** Recorded information follows **

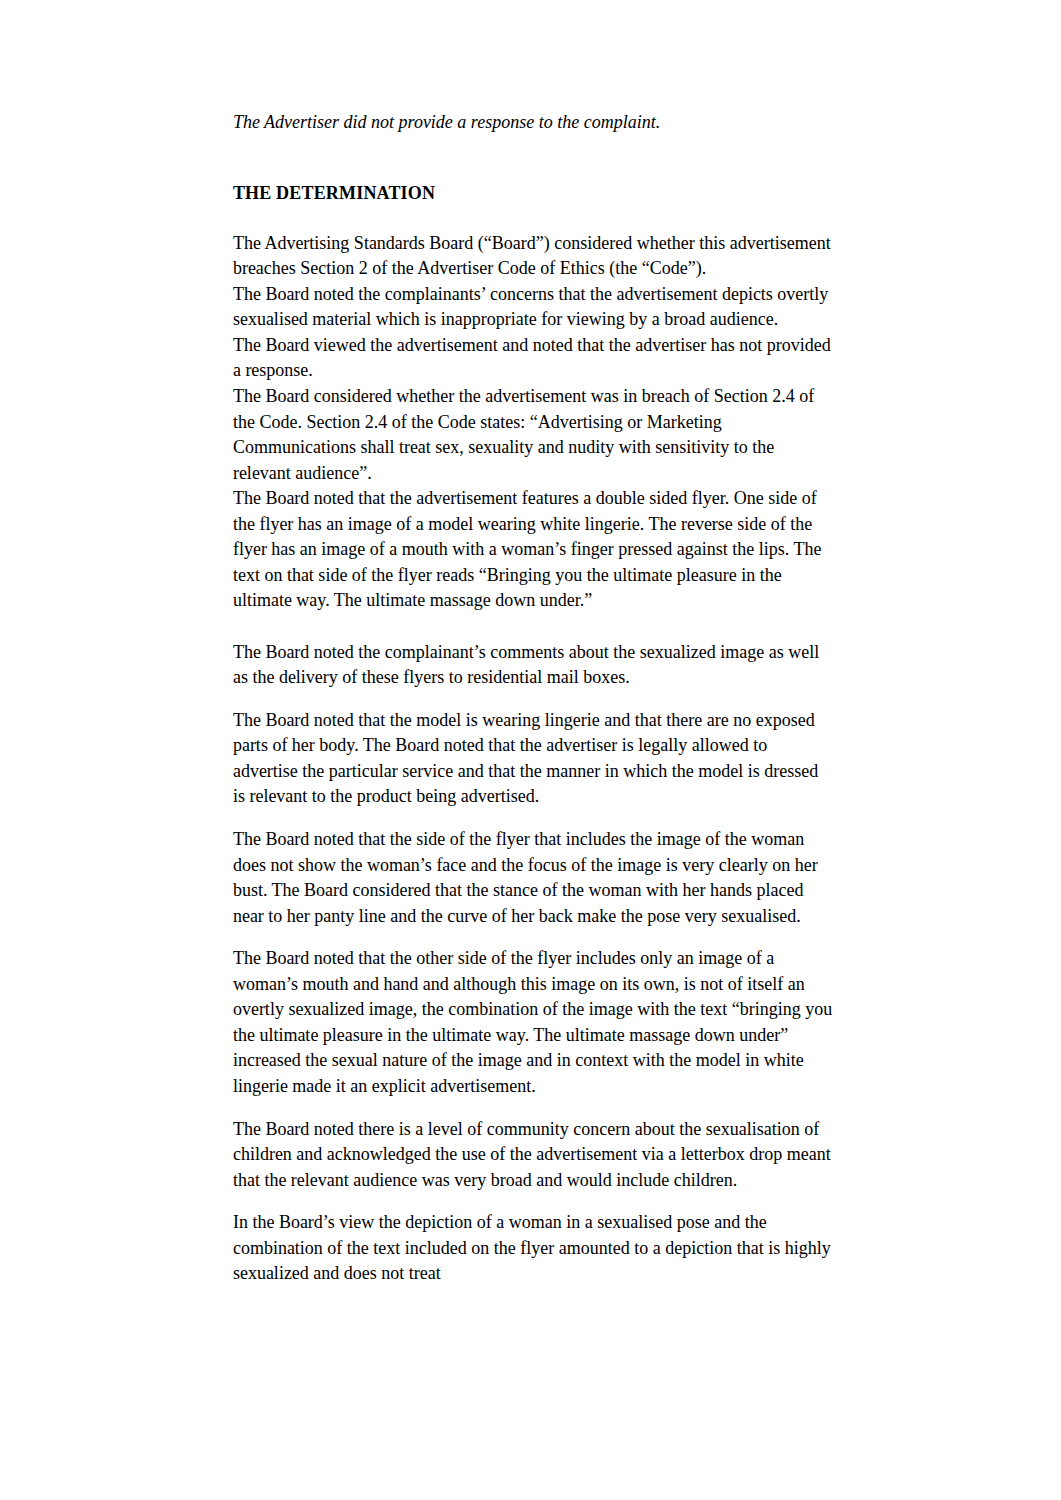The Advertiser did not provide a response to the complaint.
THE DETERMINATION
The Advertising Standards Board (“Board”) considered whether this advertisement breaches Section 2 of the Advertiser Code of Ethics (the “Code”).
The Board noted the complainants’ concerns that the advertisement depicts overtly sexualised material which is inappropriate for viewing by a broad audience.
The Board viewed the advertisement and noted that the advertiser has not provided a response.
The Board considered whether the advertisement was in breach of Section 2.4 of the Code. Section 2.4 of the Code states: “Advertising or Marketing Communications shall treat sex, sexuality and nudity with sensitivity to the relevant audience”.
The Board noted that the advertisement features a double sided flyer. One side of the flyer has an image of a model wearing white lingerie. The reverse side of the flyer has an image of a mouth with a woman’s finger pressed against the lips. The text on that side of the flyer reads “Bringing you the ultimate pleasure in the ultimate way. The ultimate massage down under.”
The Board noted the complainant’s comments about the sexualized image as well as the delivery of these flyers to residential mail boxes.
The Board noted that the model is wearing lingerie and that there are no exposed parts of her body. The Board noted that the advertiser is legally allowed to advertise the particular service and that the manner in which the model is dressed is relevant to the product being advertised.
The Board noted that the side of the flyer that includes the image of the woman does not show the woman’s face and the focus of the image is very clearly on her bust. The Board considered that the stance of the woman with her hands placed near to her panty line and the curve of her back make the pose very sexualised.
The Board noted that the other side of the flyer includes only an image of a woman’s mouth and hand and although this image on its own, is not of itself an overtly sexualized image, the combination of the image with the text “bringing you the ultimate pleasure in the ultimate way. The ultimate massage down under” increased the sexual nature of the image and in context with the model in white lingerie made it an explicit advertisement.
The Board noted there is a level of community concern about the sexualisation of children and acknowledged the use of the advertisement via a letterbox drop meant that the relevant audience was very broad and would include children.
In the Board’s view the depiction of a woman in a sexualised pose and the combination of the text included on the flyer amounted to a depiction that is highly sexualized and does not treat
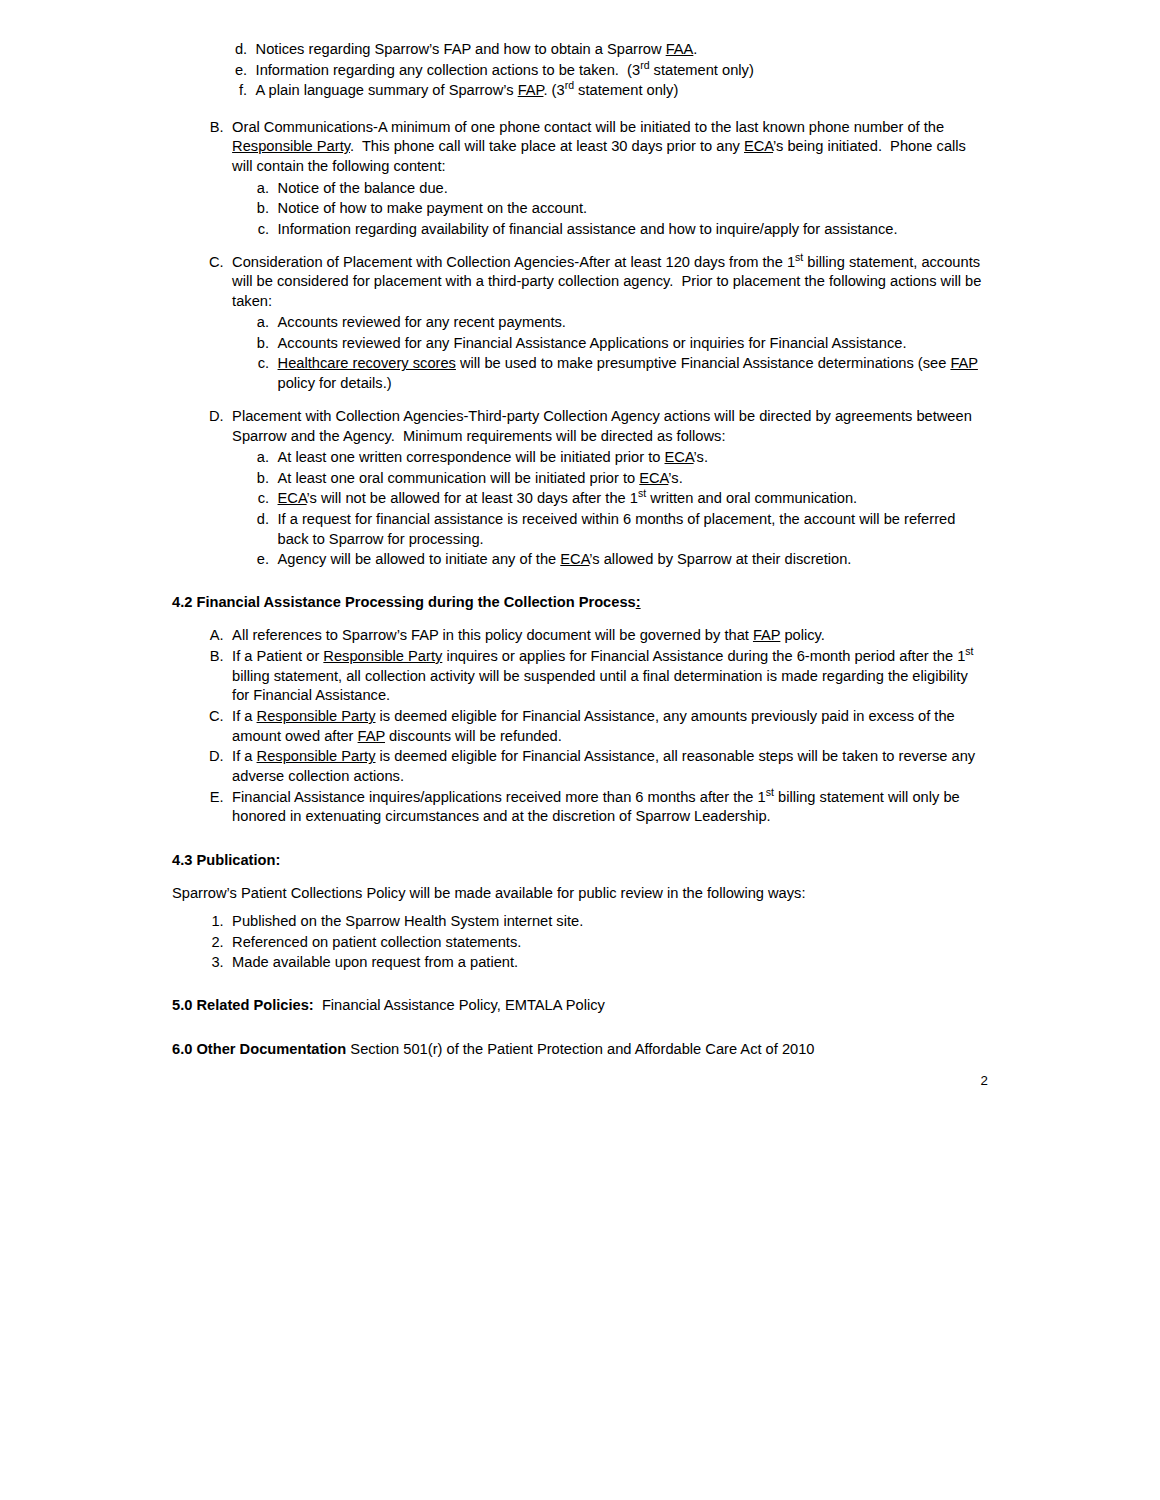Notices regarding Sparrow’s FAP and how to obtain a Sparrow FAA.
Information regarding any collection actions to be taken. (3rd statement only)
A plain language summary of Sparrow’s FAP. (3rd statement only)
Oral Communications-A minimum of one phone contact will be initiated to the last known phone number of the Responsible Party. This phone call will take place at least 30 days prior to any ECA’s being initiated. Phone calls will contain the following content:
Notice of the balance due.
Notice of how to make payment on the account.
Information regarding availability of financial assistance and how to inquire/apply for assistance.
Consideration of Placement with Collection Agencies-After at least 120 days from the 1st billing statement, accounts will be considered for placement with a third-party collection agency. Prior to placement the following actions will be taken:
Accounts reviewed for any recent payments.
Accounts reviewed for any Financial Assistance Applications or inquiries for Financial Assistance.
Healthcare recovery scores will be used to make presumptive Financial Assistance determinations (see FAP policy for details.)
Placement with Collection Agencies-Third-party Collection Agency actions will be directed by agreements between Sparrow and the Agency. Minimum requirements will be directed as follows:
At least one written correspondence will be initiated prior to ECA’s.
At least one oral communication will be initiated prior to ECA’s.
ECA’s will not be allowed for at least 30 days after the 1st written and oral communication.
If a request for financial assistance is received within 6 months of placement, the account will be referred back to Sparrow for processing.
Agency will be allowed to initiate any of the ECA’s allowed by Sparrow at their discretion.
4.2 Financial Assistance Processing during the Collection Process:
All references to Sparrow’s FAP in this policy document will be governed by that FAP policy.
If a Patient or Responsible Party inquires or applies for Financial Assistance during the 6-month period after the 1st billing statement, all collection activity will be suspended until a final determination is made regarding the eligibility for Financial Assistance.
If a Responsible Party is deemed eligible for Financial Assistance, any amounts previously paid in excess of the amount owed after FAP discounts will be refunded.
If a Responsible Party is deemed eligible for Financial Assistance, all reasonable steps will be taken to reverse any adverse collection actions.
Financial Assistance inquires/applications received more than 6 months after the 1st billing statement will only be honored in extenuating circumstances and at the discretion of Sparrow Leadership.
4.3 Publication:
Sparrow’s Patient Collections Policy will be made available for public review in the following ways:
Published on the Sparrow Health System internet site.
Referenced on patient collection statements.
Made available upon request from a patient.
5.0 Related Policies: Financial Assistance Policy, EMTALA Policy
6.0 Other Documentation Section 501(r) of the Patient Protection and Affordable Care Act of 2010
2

** End of Recorded information **

Directions for this task: Please, without any pictures, write out exactly the lines of the listing from its first line through the line that holds "The Board noted that the side", ends included, and nothing beyond them.

Response:
The Advertiser did not provide a response to the complaint.
THE DETERMINATION
The Advertising Standards Board (“Board”) considered whether this advertisement breaches Section 2 of the Advertiser Code of Ethics (the “Code”).
The Board noted the complainants’ concerns that the advertisement depicts overtly sexualised material which is inappropriate for viewing by a broad audience.
The Board viewed the advertisement and noted that the advertiser has not provided a response.
The Board considered whether the advertisement was in breach of Section 2.4 of the Code. Section 2.4 of the Code states: “Advertising or Marketing Communications shall treat sex, sexuality and nudity with sensitivity to the relevant audience”.
The Board noted that the advertisement features a double sided flyer. One side of the flyer has an image of a model wearing white lingerie. The reverse side of the flyer has an image of a mouth with a woman’s finger pressed against the lips. The text on that side of the flyer reads “Bringing you the ultimate pleasure in the ultimate way. The ultimate massage down under.”
The Board noted the complainant’s comments about the sexualized image as well as the delivery of these flyers to residential mail boxes.
The Board noted that the model is wearing lingerie and that there are no exposed parts of her body. The Board noted that the advertiser is legally allowed to advertise the particular service and that the manner in which the model is dressed is relevant to the product being advertised.
The Board noted that the side of the flyer that includes the image of the woman does not show the woman’s face and the focus of the image is very clearly on her bust. The Board considered that the stance of the woman with her hands placed near to her panty line and the curve of her back make the pose very sexualised.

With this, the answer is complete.